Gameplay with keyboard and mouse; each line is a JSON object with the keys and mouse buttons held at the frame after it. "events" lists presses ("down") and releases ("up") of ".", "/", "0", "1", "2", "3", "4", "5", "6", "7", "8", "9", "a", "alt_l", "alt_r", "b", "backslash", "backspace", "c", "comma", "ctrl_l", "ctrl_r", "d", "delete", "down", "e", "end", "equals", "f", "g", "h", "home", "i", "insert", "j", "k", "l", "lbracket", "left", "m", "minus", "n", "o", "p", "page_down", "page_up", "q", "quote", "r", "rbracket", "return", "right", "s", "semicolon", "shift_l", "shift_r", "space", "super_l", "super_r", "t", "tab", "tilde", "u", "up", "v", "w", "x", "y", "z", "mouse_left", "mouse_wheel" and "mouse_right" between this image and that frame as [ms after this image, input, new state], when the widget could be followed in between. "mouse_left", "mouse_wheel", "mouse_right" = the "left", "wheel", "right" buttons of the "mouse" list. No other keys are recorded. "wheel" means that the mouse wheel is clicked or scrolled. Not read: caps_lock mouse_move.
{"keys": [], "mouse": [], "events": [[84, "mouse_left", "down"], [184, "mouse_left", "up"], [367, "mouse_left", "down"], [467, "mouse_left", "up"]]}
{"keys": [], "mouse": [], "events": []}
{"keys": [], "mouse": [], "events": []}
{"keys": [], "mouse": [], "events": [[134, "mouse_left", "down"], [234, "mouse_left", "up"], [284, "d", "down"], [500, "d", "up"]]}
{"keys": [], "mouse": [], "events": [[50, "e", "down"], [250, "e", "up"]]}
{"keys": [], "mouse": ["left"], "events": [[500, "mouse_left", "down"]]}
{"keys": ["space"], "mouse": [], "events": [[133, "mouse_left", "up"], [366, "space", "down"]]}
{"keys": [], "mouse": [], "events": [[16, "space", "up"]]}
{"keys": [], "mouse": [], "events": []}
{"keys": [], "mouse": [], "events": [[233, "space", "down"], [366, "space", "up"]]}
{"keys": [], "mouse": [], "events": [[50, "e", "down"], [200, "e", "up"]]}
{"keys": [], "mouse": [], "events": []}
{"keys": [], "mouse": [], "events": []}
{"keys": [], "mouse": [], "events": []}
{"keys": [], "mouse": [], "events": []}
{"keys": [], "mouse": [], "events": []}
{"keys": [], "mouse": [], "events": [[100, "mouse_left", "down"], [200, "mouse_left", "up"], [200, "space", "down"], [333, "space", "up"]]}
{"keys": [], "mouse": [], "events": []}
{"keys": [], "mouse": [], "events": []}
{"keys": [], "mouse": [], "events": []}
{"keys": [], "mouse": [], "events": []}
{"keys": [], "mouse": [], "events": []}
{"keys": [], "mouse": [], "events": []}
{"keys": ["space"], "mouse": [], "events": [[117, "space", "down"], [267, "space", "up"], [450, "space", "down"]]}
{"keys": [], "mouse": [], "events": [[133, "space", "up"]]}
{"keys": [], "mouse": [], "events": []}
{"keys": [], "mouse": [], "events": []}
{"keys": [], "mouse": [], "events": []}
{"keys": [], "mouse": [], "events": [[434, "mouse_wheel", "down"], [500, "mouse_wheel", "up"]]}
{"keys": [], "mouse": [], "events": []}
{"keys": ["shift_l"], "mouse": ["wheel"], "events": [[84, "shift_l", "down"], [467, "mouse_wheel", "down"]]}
———
■ Exercise instructions: Please retype all of the data above exactly as it appears.

■ Task response:
Gameplay with keyboard and mouse; each line is a JSON object with the keys and mouse buttons held at the frame after it. "events" lists presses ("down") and releases ("up") of ".", "/", "0", "1", "2", "3", "4", "5", "6", "7", "8", "9", "a", "alt_l", "alt_r", "b", "backslash", "backspace", "c", "comma", "ctrl_l", "ctrl_r", "d", "delete", "down", "e", "end", "equals", "f", "g", "h", "home", "i", "insert", "j", "k", "l", "lbracket", "left", "m", "minus", "n", "o", "p", "page_down", "page_up", "q", "quote", "r", "rbracket", "return", "right", "s", "semicolon", "shift_l", "shift_r", "space", "super_l", "super_r", "t", "tab", "tilde", "u", "up", "v", "w", "x", "y", "z", "mouse_left", "mouse_wheel" and "mouse_right" between this image and that frame as [ms after this image, input, new state], when the widget could be followed in between. "mouse_left", "mouse_wheel", "mouse_right" = the "left", "wheel", "right" buttons of the "mouse" list. No other keys are recorded. "wheel" means that the mouse wheel is clicked or scrolled. Not read: caps_lock mouse_move.
{"keys": [], "mouse": [], "events": [[84, "mouse_left", "down"], [184, "mouse_left", "up"], [367, "mouse_left", "down"], [467, "mouse_left", "up"]]}
{"keys": [], "mouse": [], "events": []}
{"keys": [], "mouse": [], "events": []}
{"keys": [], "mouse": [], "events": [[134, "mouse_left", "down"], [234, "mouse_left", "up"], [284, "d", "down"], [500, "d", "up"]]}
{"keys": [], "mouse": [], "events": [[50, "e", "down"], [250, "e", "up"]]}
{"keys": [], "mouse": ["left"], "events": [[500, "mouse_left", "down"]]}
{"keys": ["space"], "mouse": [], "events": [[133, "mouse_left", "up"], [366, "space", "down"]]}
{"keys": [], "mouse": [], "events": [[16, "space", "up"]]}
{"keys": [], "mouse": [], "events": []}
{"keys": [], "mouse": [], "events": [[233, "space", "down"], [366, "space", "up"]]}
{"keys": [], "mouse": [], "events": [[50, "e", "down"], [200, "e", "up"]]}
{"keys": [], "mouse": [], "events": []}
{"keys": [], "mouse": [], "events": []}
{"keys": [], "mouse": [], "events": []}
{"keys": [], "mouse": [], "events": []}
{"keys": [], "mouse": [], "events": []}
{"keys": [], "mouse": [], "events": [[100, "mouse_left", "down"], [200, "mouse_left", "up"], [200, "space", "down"], [333, "space", "up"]]}
{"keys": [], "mouse": [], "events": []}
{"keys": [], "mouse": [], "events": []}
{"keys": [], "mouse": [], "events": []}
{"keys": [], "mouse": [], "events": []}
{"keys": [], "mouse": [], "events": []}
{"keys": [], "mouse": [], "events": []}
{"keys": ["space"], "mouse": [], "events": [[117, "space", "down"], [267, "space", "up"], [450, "space", "down"]]}
{"keys": [], "mouse": [], "events": [[133, "space", "up"]]}
{"keys": [], "mouse": [], "events": []}
{"keys": [], "mouse": [], "events": []}
{"keys": [], "mouse": [], "events": []}
{"keys": [], "mouse": [], "events": [[434, "mouse_wheel", "down"], [500, "mouse_wheel", "up"]]}
{"keys": [], "mouse": [], "events": []}
{"keys": ["shift_l"], "mouse": ["wheel"], "events": [[84, "shift_l", "down"], [467, "mouse_wheel", "down"]]}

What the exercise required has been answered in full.